::: Recorded information :::

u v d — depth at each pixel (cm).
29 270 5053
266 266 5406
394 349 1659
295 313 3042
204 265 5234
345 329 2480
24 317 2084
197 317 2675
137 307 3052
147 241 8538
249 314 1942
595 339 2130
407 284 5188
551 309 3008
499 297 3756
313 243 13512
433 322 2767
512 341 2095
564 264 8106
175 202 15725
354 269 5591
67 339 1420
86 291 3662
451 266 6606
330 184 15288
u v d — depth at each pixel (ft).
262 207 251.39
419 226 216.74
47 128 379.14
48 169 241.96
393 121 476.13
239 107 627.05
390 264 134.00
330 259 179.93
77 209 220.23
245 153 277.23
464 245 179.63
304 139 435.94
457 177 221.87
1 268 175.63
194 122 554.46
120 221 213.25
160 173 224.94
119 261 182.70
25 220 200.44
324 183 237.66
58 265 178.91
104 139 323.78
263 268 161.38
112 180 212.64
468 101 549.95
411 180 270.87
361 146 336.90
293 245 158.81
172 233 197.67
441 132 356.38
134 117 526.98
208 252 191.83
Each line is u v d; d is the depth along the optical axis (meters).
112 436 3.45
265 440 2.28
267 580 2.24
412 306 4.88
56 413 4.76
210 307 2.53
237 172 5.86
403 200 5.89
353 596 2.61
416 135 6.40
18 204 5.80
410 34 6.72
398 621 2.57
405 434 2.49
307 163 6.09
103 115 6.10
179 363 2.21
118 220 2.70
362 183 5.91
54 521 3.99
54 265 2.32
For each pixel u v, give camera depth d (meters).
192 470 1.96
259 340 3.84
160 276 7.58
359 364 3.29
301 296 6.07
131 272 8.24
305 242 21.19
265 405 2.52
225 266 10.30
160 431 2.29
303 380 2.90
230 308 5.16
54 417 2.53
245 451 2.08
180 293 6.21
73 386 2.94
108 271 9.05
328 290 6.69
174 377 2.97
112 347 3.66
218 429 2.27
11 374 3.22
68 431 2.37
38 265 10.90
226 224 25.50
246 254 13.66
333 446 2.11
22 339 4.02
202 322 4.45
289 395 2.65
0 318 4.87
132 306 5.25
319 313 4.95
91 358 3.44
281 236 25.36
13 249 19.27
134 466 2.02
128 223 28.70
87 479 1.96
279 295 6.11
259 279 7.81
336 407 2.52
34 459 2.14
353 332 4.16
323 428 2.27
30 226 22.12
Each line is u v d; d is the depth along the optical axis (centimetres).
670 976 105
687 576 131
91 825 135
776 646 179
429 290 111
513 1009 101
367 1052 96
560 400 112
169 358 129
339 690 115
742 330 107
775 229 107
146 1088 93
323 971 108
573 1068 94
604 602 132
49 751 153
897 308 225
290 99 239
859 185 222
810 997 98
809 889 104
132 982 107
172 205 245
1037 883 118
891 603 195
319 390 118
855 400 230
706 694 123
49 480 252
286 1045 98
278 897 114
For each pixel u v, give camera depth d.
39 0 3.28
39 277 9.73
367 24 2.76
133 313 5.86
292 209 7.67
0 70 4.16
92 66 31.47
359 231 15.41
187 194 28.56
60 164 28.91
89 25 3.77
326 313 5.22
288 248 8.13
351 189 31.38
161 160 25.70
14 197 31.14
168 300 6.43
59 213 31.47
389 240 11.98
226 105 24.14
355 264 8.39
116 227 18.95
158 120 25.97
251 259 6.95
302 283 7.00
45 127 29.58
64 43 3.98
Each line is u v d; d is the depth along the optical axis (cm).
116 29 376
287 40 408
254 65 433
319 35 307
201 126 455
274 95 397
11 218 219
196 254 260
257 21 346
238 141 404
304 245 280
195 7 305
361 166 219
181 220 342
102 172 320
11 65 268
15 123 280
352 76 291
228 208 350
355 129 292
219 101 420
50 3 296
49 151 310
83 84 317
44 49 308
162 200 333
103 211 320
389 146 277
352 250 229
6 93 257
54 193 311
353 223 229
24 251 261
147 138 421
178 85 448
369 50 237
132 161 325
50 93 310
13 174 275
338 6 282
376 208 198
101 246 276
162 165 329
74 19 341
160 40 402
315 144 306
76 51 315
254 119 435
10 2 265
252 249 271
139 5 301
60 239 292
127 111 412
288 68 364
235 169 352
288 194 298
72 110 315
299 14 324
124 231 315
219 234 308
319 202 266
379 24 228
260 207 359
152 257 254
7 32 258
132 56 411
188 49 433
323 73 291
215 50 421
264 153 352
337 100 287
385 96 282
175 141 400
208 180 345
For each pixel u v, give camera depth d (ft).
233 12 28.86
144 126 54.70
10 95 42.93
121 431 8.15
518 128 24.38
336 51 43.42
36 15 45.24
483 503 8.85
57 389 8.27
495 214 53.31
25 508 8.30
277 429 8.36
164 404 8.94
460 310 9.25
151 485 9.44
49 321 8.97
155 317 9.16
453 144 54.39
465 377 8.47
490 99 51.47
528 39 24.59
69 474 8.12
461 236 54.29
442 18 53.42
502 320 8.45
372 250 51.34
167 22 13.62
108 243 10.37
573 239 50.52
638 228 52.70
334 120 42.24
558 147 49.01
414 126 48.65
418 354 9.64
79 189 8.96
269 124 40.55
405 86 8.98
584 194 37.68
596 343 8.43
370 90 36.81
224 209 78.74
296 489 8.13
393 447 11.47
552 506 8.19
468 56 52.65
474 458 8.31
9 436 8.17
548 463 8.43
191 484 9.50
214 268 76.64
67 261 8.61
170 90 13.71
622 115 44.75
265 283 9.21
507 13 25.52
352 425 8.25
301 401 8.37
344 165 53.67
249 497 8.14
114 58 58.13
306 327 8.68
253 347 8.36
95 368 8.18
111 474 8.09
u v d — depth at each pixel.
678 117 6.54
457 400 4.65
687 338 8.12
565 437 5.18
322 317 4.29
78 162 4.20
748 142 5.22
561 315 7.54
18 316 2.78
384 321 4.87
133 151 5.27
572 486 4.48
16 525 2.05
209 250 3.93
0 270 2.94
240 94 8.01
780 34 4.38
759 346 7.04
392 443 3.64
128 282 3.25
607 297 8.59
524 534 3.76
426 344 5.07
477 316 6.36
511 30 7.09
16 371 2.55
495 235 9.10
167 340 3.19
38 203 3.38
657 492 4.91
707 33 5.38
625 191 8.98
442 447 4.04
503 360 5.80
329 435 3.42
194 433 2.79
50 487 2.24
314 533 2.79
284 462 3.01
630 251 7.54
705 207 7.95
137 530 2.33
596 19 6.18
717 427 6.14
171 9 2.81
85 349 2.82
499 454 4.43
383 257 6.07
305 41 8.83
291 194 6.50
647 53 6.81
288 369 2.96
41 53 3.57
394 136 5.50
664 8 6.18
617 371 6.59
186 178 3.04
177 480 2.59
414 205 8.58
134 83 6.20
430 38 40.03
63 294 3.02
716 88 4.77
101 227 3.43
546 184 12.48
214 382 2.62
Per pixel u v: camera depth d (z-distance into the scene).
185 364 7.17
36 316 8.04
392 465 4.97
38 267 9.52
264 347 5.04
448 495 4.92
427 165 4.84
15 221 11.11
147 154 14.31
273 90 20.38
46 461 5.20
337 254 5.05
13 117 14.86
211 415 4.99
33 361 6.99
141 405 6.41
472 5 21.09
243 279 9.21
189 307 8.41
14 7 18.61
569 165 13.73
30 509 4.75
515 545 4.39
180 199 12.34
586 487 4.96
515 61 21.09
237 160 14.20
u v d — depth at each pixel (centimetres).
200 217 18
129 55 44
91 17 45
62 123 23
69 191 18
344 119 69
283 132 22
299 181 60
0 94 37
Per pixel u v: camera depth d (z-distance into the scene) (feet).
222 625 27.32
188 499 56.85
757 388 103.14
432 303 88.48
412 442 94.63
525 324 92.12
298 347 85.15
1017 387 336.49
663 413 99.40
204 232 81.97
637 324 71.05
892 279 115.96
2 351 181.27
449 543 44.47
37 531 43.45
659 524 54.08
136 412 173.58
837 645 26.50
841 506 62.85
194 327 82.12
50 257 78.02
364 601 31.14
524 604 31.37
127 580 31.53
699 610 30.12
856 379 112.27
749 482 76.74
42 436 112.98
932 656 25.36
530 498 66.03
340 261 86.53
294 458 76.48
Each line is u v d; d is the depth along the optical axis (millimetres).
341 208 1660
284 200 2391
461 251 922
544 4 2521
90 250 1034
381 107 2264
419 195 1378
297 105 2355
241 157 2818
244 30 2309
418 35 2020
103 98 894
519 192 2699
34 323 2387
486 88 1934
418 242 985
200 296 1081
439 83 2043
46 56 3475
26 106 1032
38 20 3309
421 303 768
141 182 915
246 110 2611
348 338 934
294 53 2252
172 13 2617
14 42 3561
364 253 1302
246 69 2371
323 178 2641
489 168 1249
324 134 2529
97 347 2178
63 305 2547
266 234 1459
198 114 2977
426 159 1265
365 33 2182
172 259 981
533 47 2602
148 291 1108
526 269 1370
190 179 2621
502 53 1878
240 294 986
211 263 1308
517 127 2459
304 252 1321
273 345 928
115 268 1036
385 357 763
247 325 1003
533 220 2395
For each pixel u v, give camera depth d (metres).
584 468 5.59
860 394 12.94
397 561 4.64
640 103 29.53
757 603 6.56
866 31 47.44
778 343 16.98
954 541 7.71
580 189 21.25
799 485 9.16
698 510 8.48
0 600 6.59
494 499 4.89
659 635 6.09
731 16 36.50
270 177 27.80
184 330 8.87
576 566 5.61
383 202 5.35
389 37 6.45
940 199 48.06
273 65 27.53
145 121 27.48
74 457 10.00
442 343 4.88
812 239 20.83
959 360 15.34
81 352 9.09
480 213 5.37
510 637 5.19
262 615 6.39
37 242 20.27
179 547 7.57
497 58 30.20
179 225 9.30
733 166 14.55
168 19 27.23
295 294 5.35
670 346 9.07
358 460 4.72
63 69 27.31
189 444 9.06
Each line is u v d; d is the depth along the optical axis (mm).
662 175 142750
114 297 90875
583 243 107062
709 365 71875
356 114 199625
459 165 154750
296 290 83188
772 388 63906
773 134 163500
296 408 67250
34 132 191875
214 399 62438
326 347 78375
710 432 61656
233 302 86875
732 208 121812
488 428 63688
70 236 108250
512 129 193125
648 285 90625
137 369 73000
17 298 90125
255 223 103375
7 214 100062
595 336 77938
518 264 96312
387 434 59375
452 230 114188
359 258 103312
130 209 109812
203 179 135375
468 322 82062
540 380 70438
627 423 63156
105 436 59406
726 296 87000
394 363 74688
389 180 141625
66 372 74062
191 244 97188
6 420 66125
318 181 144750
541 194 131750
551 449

:::

The required output is the set of lines from the first line of the data through the line that contains "891 603 195", transcribed exactly.

— Answer for this exercise —
u v d — depth at each pixel (cm).
29 270 5053
266 266 5406
394 349 1659
295 313 3042
204 265 5234
345 329 2480
24 317 2084
197 317 2675
137 307 3052
147 241 8538
249 314 1942
595 339 2130
407 284 5188
551 309 3008
499 297 3756
313 243 13512
433 322 2767
512 341 2095
564 264 8106
175 202 15725
354 269 5591
67 339 1420
86 291 3662
451 266 6606
330 184 15288
u v d — depth at each pixel (ft).
262 207 251.39
419 226 216.74
47 128 379.14
48 169 241.96
393 121 476.13
239 107 627.05
390 264 134.00
330 259 179.93
77 209 220.23
245 153 277.23
464 245 179.63
304 139 435.94
457 177 221.87
1 268 175.63
194 122 554.46
120 221 213.25
160 173 224.94
119 261 182.70
25 220 200.44
324 183 237.66
58 265 178.91
104 139 323.78
263 268 161.38
112 180 212.64
468 101 549.95
411 180 270.87
361 146 336.90
293 245 158.81
172 233 197.67
441 132 356.38
134 117 526.98
208 252 191.83
Each line is u v d; d is the depth along the optical axis (meters).
112 436 3.45
265 440 2.28
267 580 2.24
412 306 4.88
56 413 4.76
210 307 2.53
237 172 5.86
403 200 5.89
353 596 2.61
416 135 6.40
18 204 5.80
410 34 6.72
398 621 2.57
405 434 2.49
307 163 6.09
103 115 6.10
179 363 2.21
118 220 2.70
362 183 5.91
54 521 3.99
54 265 2.32
For each pixel u v, give camera depth d (meters).
192 470 1.96
259 340 3.84
160 276 7.58
359 364 3.29
301 296 6.07
131 272 8.24
305 242 21.19
265 405 2.52
225 266 10.30
160 431 2.29
303 380 2.90
230 308 5.16
54 417 2.53
245 451 2.08
180 293 6.21
73 386 2.94
108 271 9.05
328 290 6.69
174 377 2.97
112 347 3.66
218 429 2.27
11 374 3.22
68 431 2.37
38 265 10.90
226 224 25.50
246 254 13.66
333 446 2.11
22 339 4.02
202 322 4.45
289 395 2.65
0 318 4.87
132 306 5.25
319 313 4.95
91 358 3.44
281 236 25.36
13 249 19.27
134 466 2.02
128 223 28.70
87 479 1.96
279 295 6.11
259 279 7.81
336 407 2.52
34 459 2.14
353 332 4.16
323 428 2.27
30 226 22.12
Each line is u v d; d is the depth along the optical axis (centimetres).
670 976 105
687 576 131
91 825 135
776 646 179
429 290 111
513 1009 101
367 1052 96
560 400 112
169 358 129
339 690 115
742 330 107
775 229 107
146 1088 93
323 971 108
573 1068 94
604 602 132
49 751 153
897 308 225
290 99 239
859 185 222
810 997 98
809 889 104
132 982 107
172 205 245
1037 883 118
891 603 195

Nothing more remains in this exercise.